What is next for the U.S. in Syria? No one really knows
On Tuesday, U.S. President Donald Trump said that he wanted U.S. troops to be pulled out of Syria, contradicting CENTCOM General's remarks on the issue.

In the highly muddled atmosphere of the Trump administration with the changing of high-profile officials, the country's bureaucracy has now turned into a military-civil divergence



There is constant speculation in Washington about the prospects of U.S. President Donald Trump's new national security team, and specifically what they are planning to do in the Middle East. Reporters are lining up to call experts, former officials or current officials to decipher the Trump strategy in the region. Everyone knows that these attempts get nothing in return, as the Washington establishment is clueless about the future. As one expert close to the administration aptly said: "Anyone who claims to know what [the Trump administration] is going to do in the region, you must know that she or he is lying." A Western official agreed.

"I cannot even establish a working relationship with my counterparts since they change very frequently. And you don't know which one is telling you their own opinion or the official one, if there is one," the official said, frustrated.

Every couple of month, Trump ousts senior administration officials, secretaries, national security advisors or White House aides. There are endless reports of upcoming dismissals, rumors about the president's thinking about secretaries. U.S. bureaucracy is in chaos as the U.S. State Department is in ruins with the absence of senior officials.

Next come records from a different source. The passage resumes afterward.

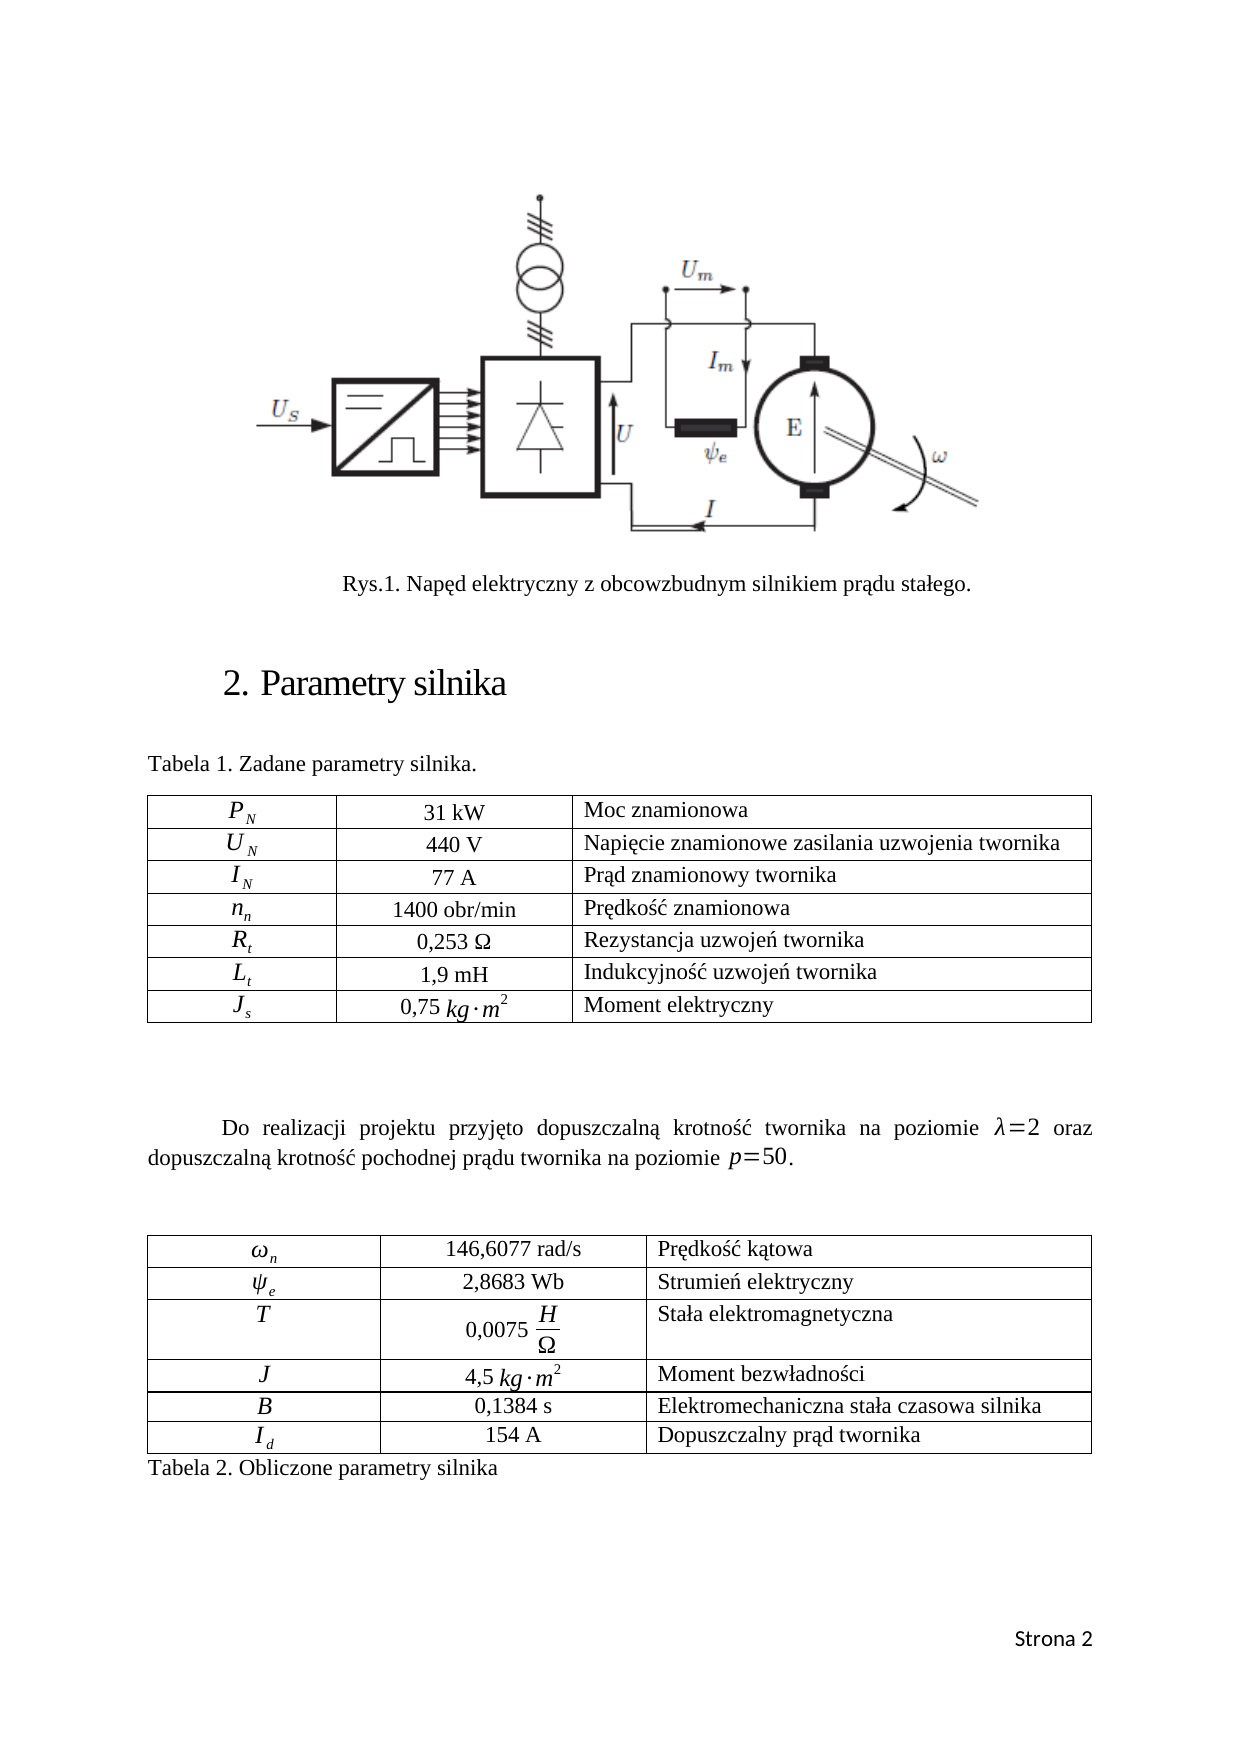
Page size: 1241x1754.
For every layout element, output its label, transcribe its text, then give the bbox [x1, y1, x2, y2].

table_cell [148, 991, 336, 1022]
table_cell 1400 obr/min [337, 894, 572, 925]
table_cell 4,5 [381, 1360, 646, 1391]
table_header 146,6077 rad/s [381, 1236, 646, 1267]
table_cell Prędkość znamionowa [573, 894, 1091, 925]
title Parametry silnika [223, 660, 1093, 703]
table_cell Rezystancja uzwojeń twornika [573, 926, 1091, 957]
table_cell [148, 1360, 380, 1391]
table_cell Stała elektromagnetyczna [647, 1300, 1091, 1359]
table_cell 154 A [381, 1422, 646, 1453]
table_header 31 kW [337, 796, 572, 828]
table_cell Dopuszczalny prąd twornika [647, 1422, 1091, 1453]
table_cell Strumień elektryczny [647, 1268, 1091, 1299]
text Rys.1. Napęd elektryczny z obcowzbudnym silnikiem prądu stałego. [148, 570, 1093, 596]
table_cell [148, 1422, 380, 1453]
table_cell 0,253 Ω [337, 926, 572, 957]
table_cell [148, 829, 336, 860]
table_cell 0,1384 s [381, 1393, 646, 1421]
table_header [148, 1236, 380, 1267]
table_cell 0,0075 [381, 1300, 646, 1359]
table_cell [148, 958, 336, 990]
table_header Moc znamionowa [573, 796, 1091, 828]
text Do realizacji projektu przyjęto dopuszczalną krotność twornika na poziomie oraz dopuszczalną krotność pochodnej prądu twornika na poziomie . [148, 1113, 1093, 1171]
table_cell [148, 926, 336, 957]
table_header [148, 796, 336, 828]
table_cell [148, 1300, 380, 1359]
table_cell Moment bezwładności [647, 1360, 1091, 1391]
table_cell Napięcie znamionowe zasilania uzwojenia twornika [573, 829, 1091, 860]
table_cell Elektromechaniczna stała czasowa silnika [647, 1393, 1091, 1421]
table_cell 2,8683 Wb [381, 1268, 646, 1299]
table_cell 440 V [337, 829, 572, 860]
table_cell [148, 894, 336, 925]
text Tabela 2. Obliczone parametry silnika [148, 1454, 1093, 1480]
table_cell [148, 1268, 380, 1299]
table_cell Moment elektryczny [573, 991, 1091, 1022]
table_cell 0,75 [337, 991, 572, 1022]
table_header Prędkość kątowa [647, 1236, 1091, 1267]
table_cell 77 A [337, 861, 572, 892]
list Tabela 1. Zadane parametry silnika. [148, 750, 1093, 777]
picture [242, 176, 999, 552]
table_cell [148, 1393, 380, 1421]
table_cell Prąd znamionowy twornika [573, 861, 1091, 892]
table_cell 1,9 mH [337, 958, 572, 990]
table_cell Indukcyjność uzwojeń twornika [573, 958, 1091, 990]
table_cell [148, 861, 336, 892]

On Tuesday, Trump doubled down on withdrawing the US military from Syria, by declaring that the fight against Daesh is almost finished. A couple of miles down at the White House, his senior aides such as U.S. Central Command (CENTCOM) Commander Gen. Joseph Votel and the special envoy for the global coalition to counter Daesh, Brett McGurk, contradicted the president and said the fight is still ongoing, underlying the importance of an "enduring defeat of Daesh," a term to insinuate the need for a long-term U.S. military presence in northeast Syria.

As Trump talks about pulling troops from the country, CENTCOM is planning to double the number of U.S. personnel on the ground. Turkish news reports say the U.S. military established ad-hoc bases in Manbij and is signaling to Turkey that they will not leave.

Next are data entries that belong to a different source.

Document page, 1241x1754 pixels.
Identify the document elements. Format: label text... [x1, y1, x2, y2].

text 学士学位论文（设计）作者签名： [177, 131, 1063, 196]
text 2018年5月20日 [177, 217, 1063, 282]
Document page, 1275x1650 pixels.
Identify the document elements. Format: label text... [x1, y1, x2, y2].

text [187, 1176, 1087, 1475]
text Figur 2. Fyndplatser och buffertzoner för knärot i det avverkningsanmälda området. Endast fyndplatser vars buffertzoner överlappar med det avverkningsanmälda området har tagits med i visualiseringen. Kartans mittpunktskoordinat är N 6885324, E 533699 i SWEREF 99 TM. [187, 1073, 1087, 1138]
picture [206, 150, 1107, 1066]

CENTCOM and the U.S. Special Forces Command also run their own PR show. First they invited major U.S. media organizations to Manbij last February to send a message to Ankara."You hit us, we will respond aggressively. We will defend ourselves," Lt. Gen. Paul Funk said. For some US officials, this was an idiotic move since it did not deflate, but only increased tensions between Ankara and Washington.

Last week, U.S. military officials criticized Trump through NBC News. The report said that there was a profound sense of frustration, bordering on anger, among U.S. special forces leaders. "Multiple military officials expressed frustration that they relay their concerns in memos, but find the White House unfocused or not fully aware of the nuances of the war on ISIS in Syria," the report said, using another acronym for Daesh.

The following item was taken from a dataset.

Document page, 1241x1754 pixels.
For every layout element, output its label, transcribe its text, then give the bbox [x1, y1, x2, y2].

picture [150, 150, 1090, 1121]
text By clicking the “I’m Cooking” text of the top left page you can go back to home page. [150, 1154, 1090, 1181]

Then media in the U.S. revealed that Trump froze a $200 million worth of a stabilization fund committed by his former Secretary of State Rex Tillerson, after learning of it from a news report.

Now the picture seems like there are national security advisors, secretaries of state and other senior officials who are frequently fired or changed, and the national security bureaucracy cannot really deliver anything at all. The sense in Ankara is that there are different versions of the U.S. government in place that employ different Syria strategies.

While Trump contemplates extreme changes in U.S. policy in Syria, U.S. military leaders, in an attempt to consolidate their gains, are designing the future with the authority Trump granted them himself last year.

Trump will need to pull the strings of the military and civilian bureaucracy, which increasingly appears to be conducting its own policies in their narrowly defined mandate.

On the other hand, Turkish officials are happy that Trump and President Recep Tayyip Erdoğan have been exchanging more notes in the last couple of weeks. One Turkish official's analysis on Trump and his administration summarizes the situation well: "It is like a mixed soup"

Asked about whether the working group on Manbij would be in place in the near future, a senior Turkish official was optimistic, yet he said he does not really know.

"I don't really think the U.S. will pull its forces out of Syria. But the talks are still ongoing and positive. It's not possible to say we are close or far from a bilateral deal, especially with this fractured administration. But I think eventually they will come to a conclusion with us," one Turkish official said.